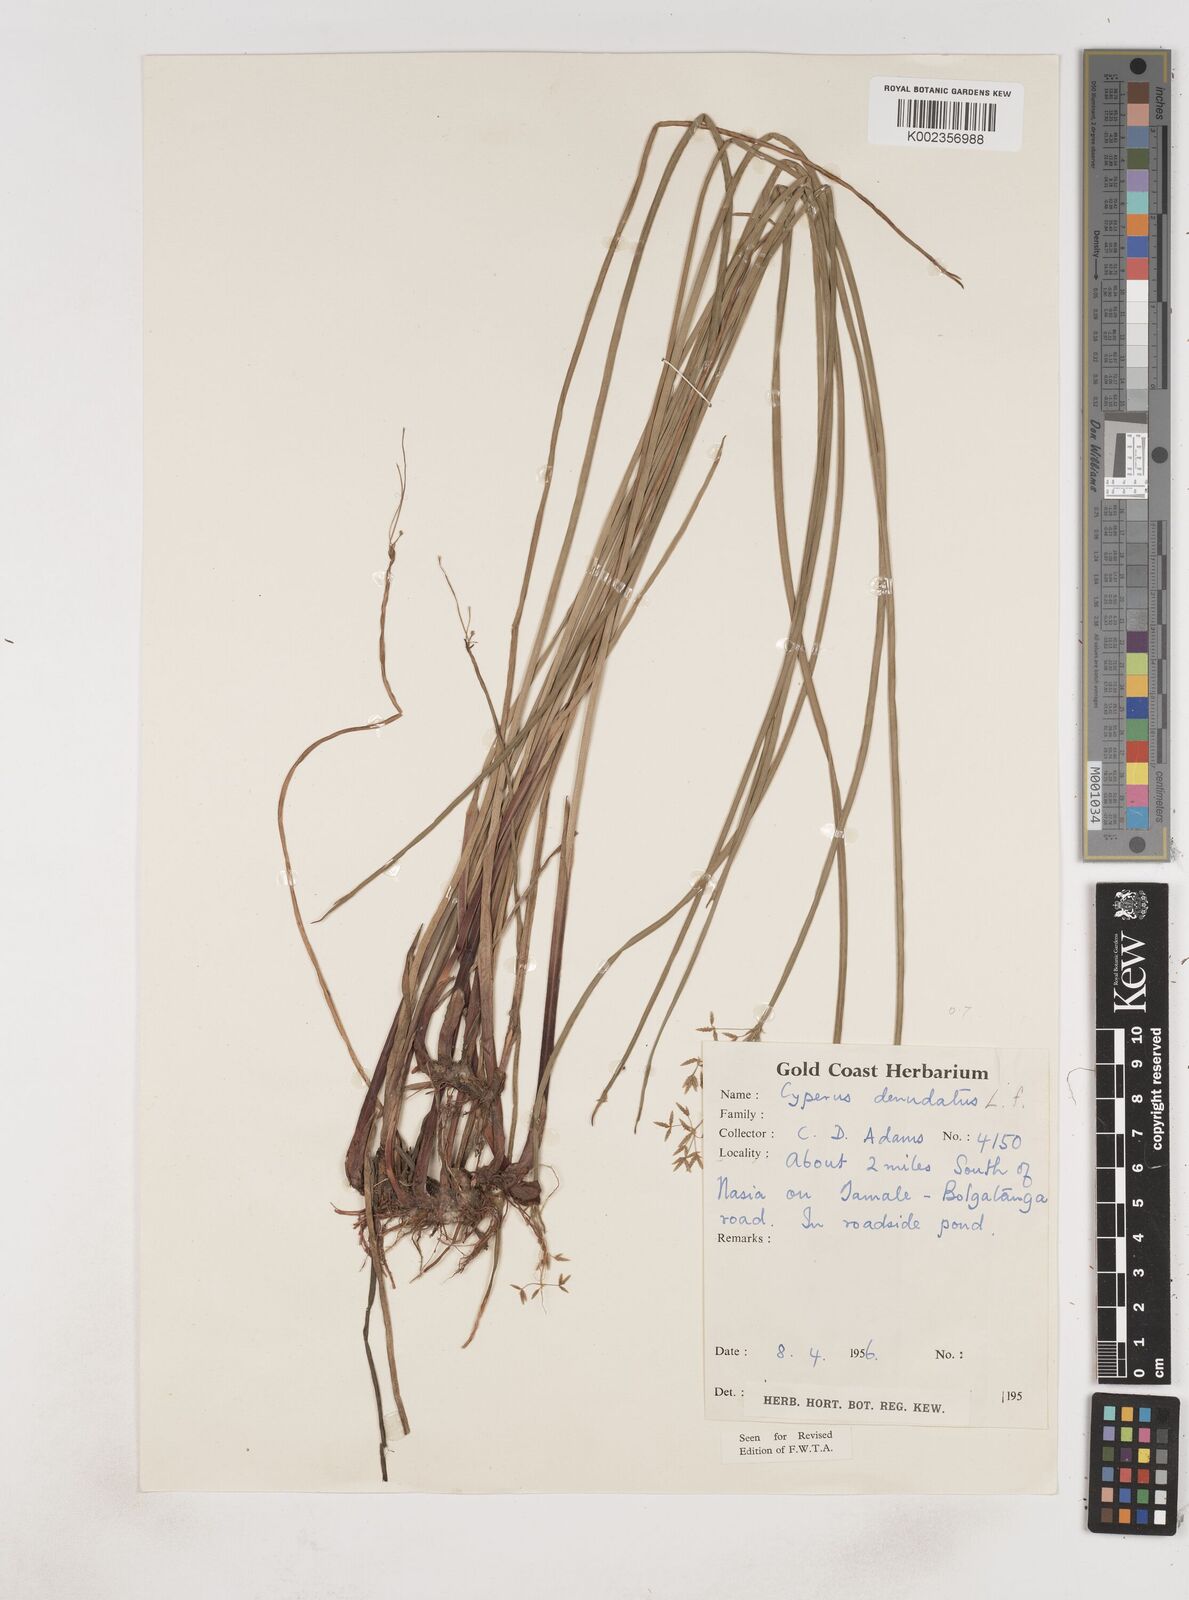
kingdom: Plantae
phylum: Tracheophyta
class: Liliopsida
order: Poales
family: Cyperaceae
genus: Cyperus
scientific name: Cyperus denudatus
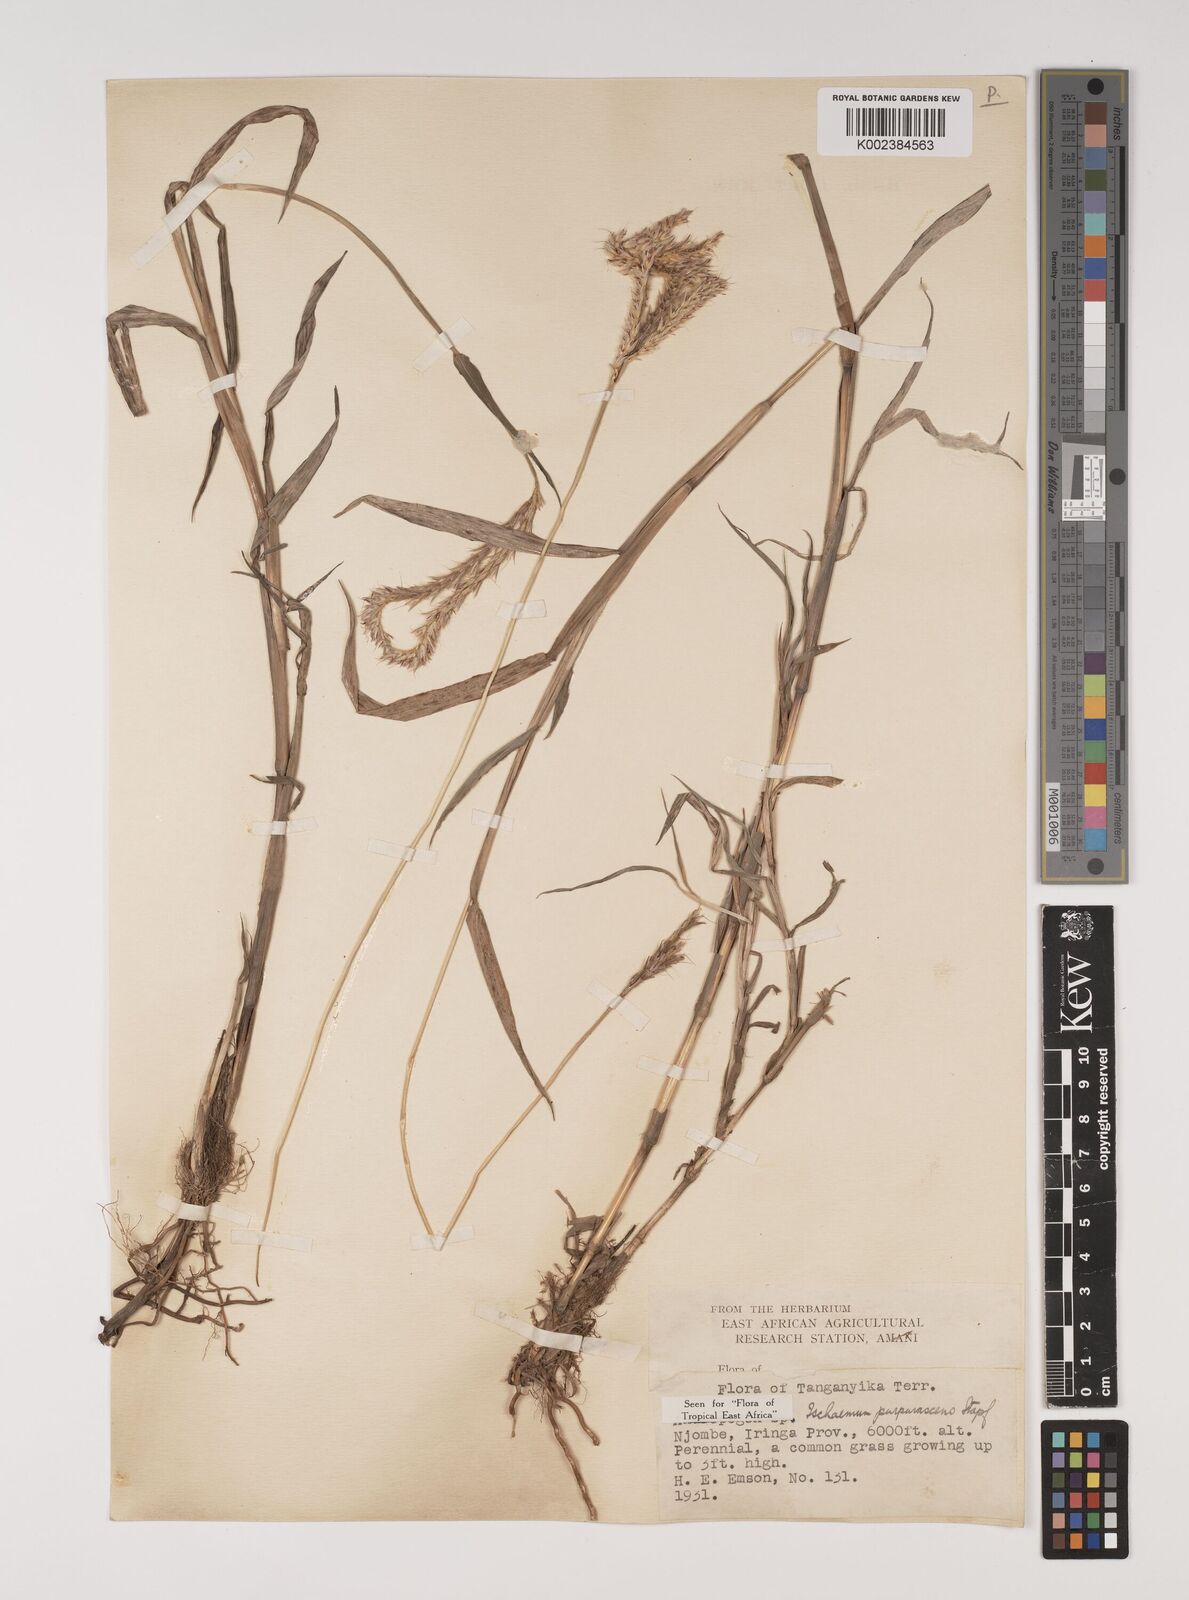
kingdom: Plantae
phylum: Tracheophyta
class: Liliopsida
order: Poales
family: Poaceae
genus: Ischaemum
==
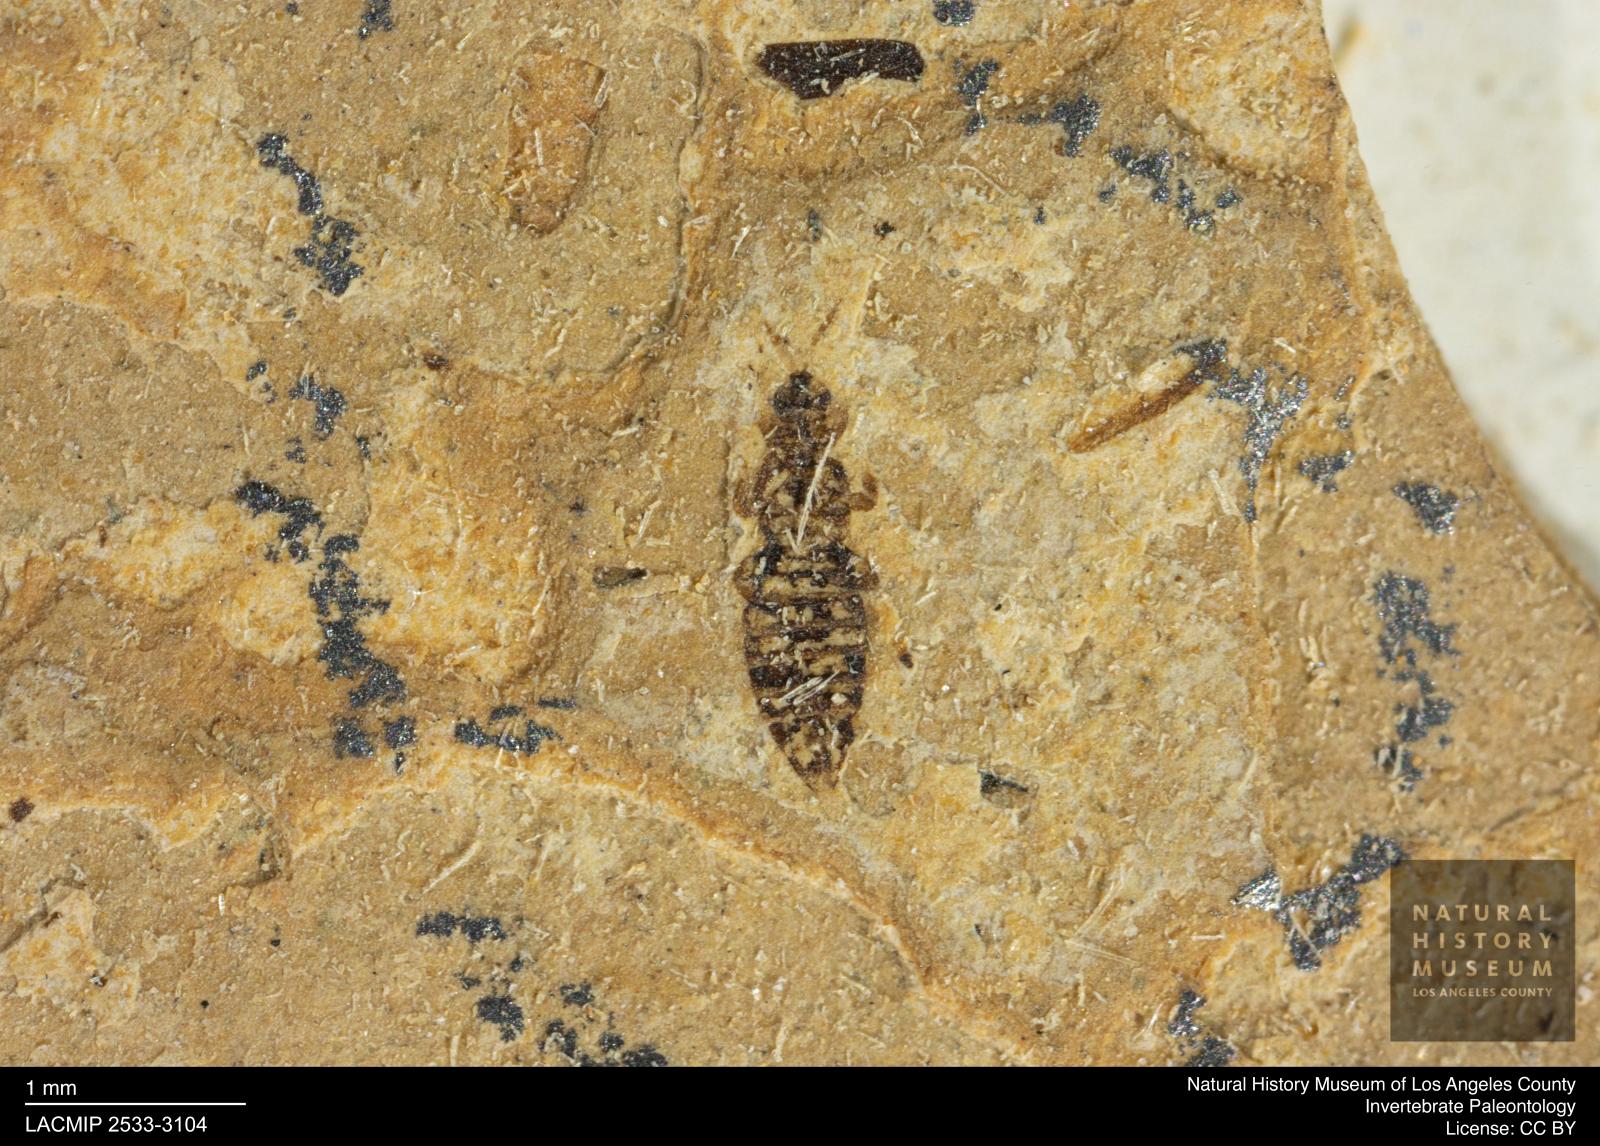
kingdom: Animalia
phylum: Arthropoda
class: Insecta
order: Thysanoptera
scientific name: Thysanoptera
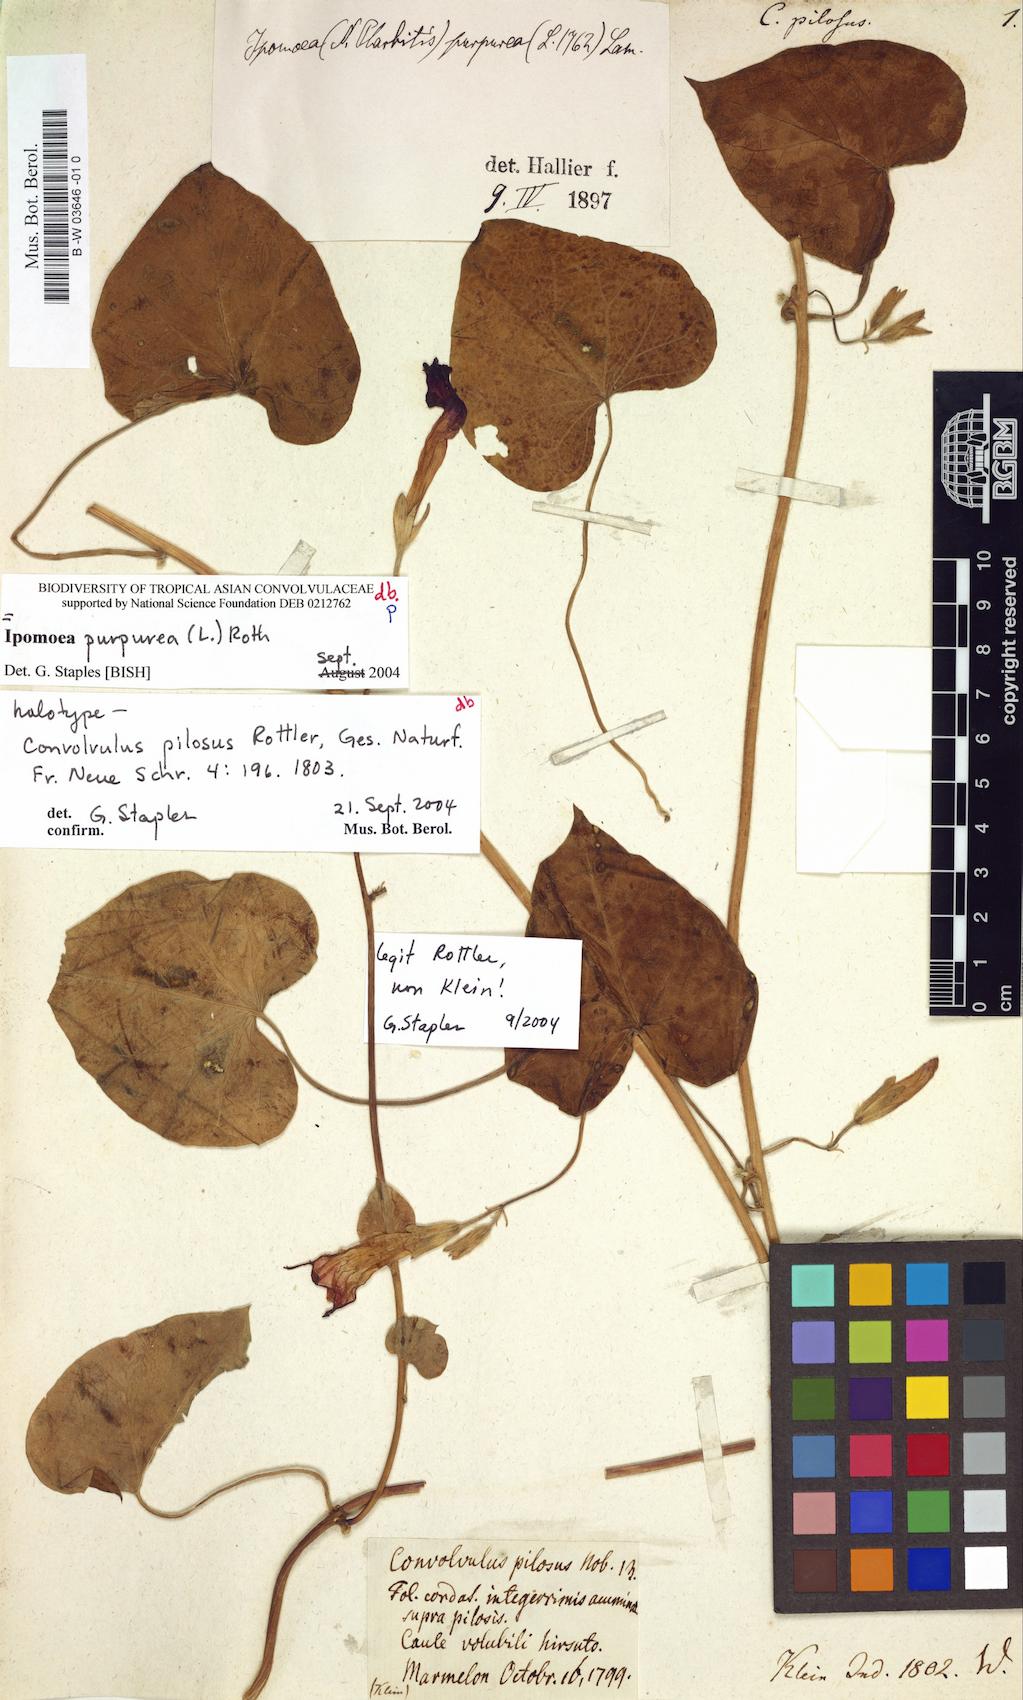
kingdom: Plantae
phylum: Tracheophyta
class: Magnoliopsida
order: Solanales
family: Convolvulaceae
==
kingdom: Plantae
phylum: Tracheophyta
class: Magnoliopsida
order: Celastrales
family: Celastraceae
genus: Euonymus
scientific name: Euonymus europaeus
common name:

TASK TO CARRY OUT => Format the items from the line with "scientific name: Cyperus denudatus" up to and including the line with "family: Poaceae" as a two-column CSV with the headers rank and name. Give one row for each item, put its text and its answer each in a single quoted field with any line breaks replaced by spaces, and omit the pictures.

TASK RESULT =>
rank,name
"scientific name:","Cyperus denudatus"
"kingdom:","Plantae"
"phylum:","Tracheophyta"
"class:","Liliopsida"
"order:","Poales"
"family:","Poaceae"